Back to LanguageTool Homepage - Privacy - Imprint

[de] Do we have a policy or strategy for hyphenated words?


(Jan Schreiber) #1

We're receiving a lot of users' suggestions for the German dictionary that include a hyphen, such as 'SNOWBOARD-WM'.
AFAIK, most spell checkers treat the hyphen as a word separator. Is there a reason why we are not doing it that way? Treating the hyphen as part of the word certainly has some advantages, but the downside is a huge number of false positives. Any ideas?


(Daniel Naber) #2

There must be some special case, because Snowboard-WM is accepted.

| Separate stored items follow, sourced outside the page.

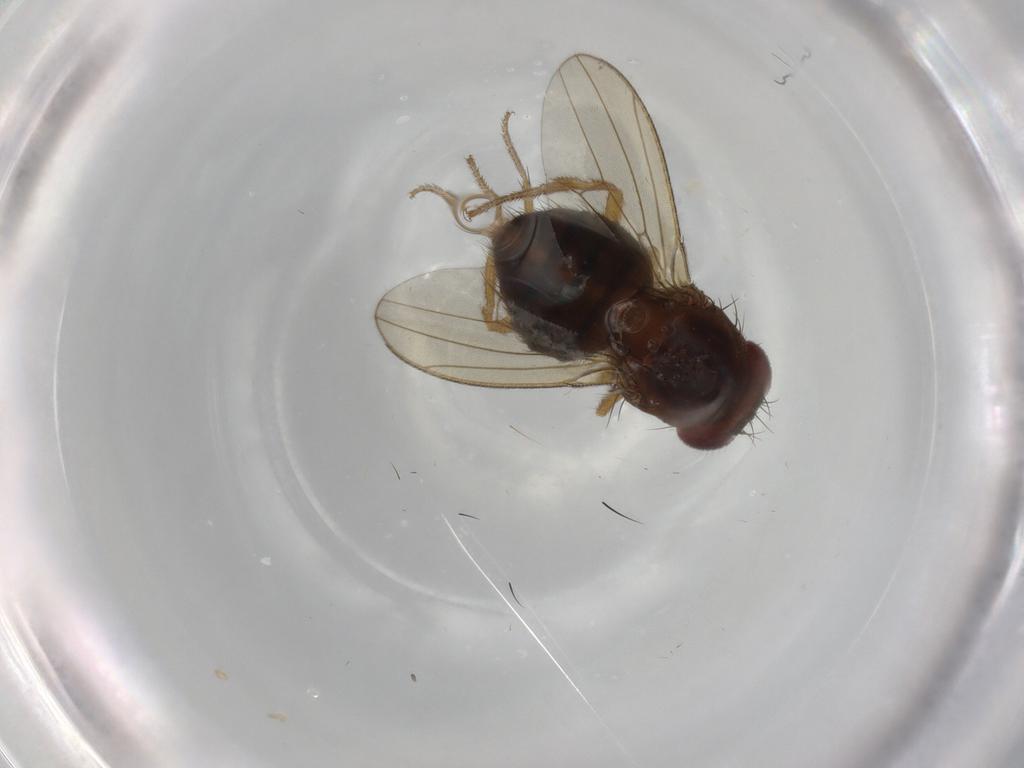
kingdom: Animalia
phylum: Arthropoda
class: Insecta
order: Diptera
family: Drosophilidae
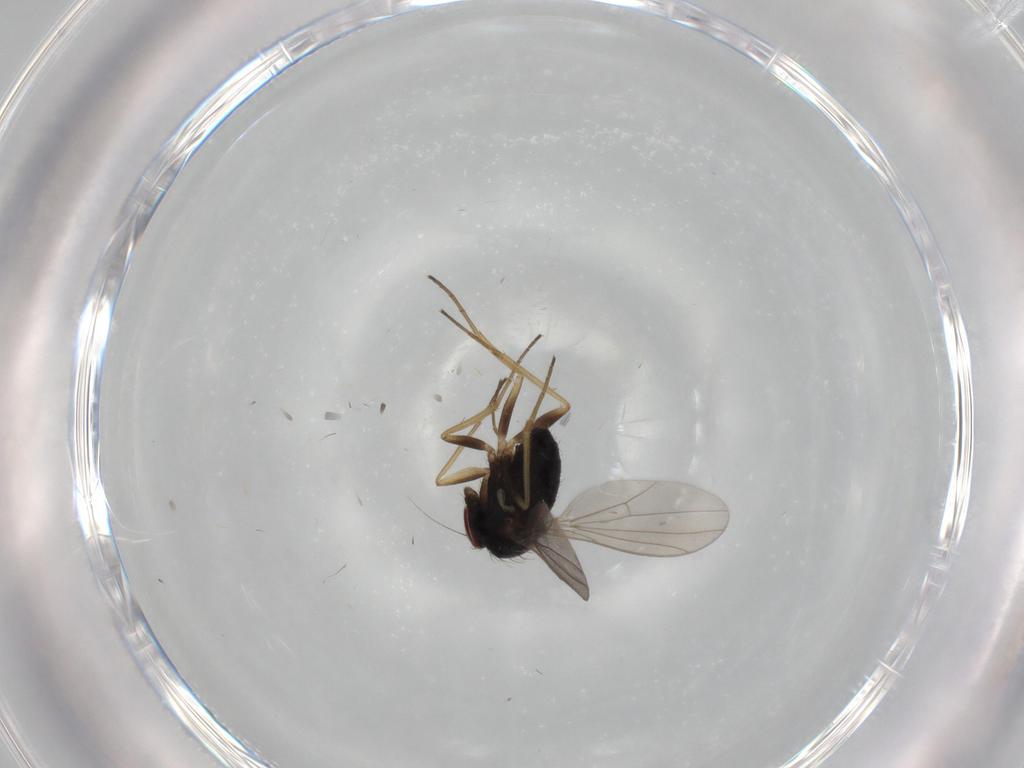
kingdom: Animalia
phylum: Arthropoda
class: Insecta
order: Diptera
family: Dolichopodidae
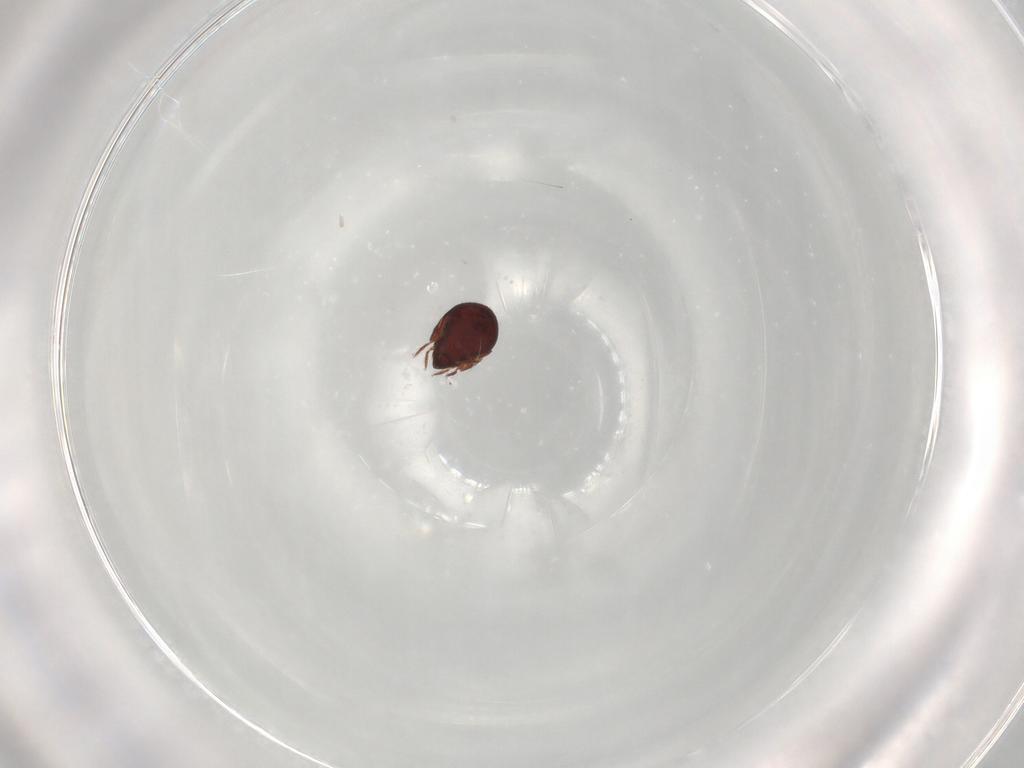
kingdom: Animalia
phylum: Arthropoda
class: Arachnida
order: Sarcoptiformes
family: Humerobatidae
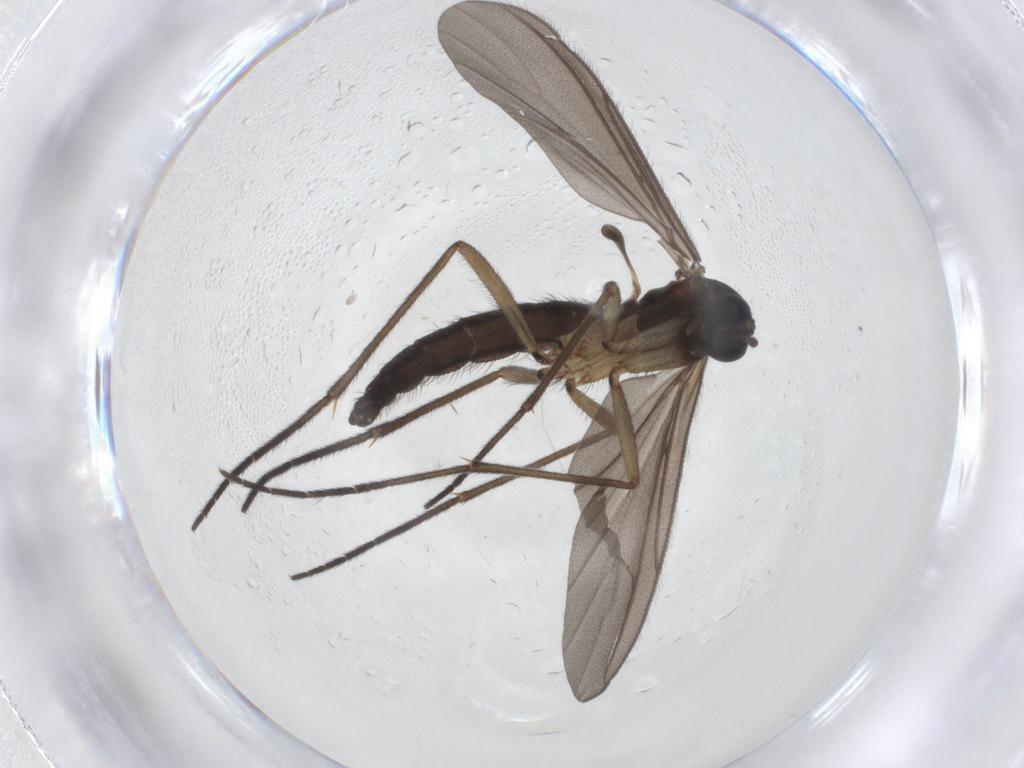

Feel free to open an issue about that.


#3

SNOWBOARD-WM came out oft the OCR-Tool, so I suppose it it has to do something with the "-" - maybe a different char encoding than the normal hyphen


(Lodewijk Arie van Brienen) #4

Unfortunately most spellcheckers only do the treat-as-separate-words thing when no user-defined words are involved.


(Jan Schreiber) #5

@dnaber That's true. I tested the following four sentences:
1. Die US-NOTENBANK sagt ja.
2. Die US-Notenbank sagt ja.
3. Eine andere NOTENBANK sagt nein.
4. Die XCFG-Notenbank reagiert gelassen.

Only the first one yields an unexpected result, namely a spelling error. So apparently the gist is that the spell checker can't handle hyphenated compounds written as all-caps. Do you think this is worth opening an issue?


(Daniel Naber) #6

Generally yes, but that doesn't mean I'm going to work on it :slight_smile:


(Jan Schreiber) #7

Thank you, that is a very good suggestion. There are a lot of characters that are visually indistinguishable from the normal hyphen. But in this case I made sure that that is not the problem at hand by typing it out manually.


(Jan Schreiber) #8

OK, let's bury that. Now that I understand the underlying mechanism it seems far less important than I thought it was.


#9

@Jan_Schreiber

Could you please explain in a nutshell how I could address this problem in preprocessing the texts for the spellchecking. I think most of the uppercase words come out of my tool.

Thank you in advance


(Sergio Giustozzi) #10

Hi all,

Just resuming this convo. I think hyphenated compounds are fine and Langtool works well on these. The issue I seem to be facing is on initial hyphens:

-Kann sein.
-Oder ihr macht es nie.
-Denkst du, das ist hier der Fall?
-Was?

hyp

Is there any rule we could set to waive the hyphen on first letter?

Thank you!


(Lodewijk Arie van Brienen) #11

I was wondering about something similar.
Would it be possible to ignore ‘words’ that start with ellipsis+hyphen?

EG:
Turning on the TV she heard the 8 O’clock News news-anchor say “…-ven-Four-Seven has crashed at Charles du Gaulle. While the emergency services have already responded, there is little they can do unt-…” before she tuned in on her intended channel.